Earlier in the year, we were introduced to the BMW iX3 which is the fully electric version of their X3 SUV. We found that rather than attempt to set speed records, the iX3 showed us exactly what a well-executed electric version of their much-respected X3 SUV is like. BMW did not try to reinvent the wheel, it just exploited the advantage of the electric drive, namely the immediacy of power delivery and the efficiency of the electrified system.

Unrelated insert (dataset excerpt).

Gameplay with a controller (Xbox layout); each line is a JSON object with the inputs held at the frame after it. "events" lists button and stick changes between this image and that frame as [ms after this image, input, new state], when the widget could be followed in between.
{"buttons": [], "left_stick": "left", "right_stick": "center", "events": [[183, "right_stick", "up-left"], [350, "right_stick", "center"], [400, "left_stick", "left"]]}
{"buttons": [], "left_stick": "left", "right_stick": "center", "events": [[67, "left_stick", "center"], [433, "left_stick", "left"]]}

Most recently, at the end of last year, we were treated to the launch of BMW’s iX Electric SUV.  This newcomer is a step-up in terms of size compared to the iX3 and is closer in size and stature to the X5. While the recent BMW iX3 is a part of the current X3 range, the latest BMW iX Electric does not seem to relate to any range by name and appears to be another standalone model, like the i3. Its remit is to extend the boundaries of luxury.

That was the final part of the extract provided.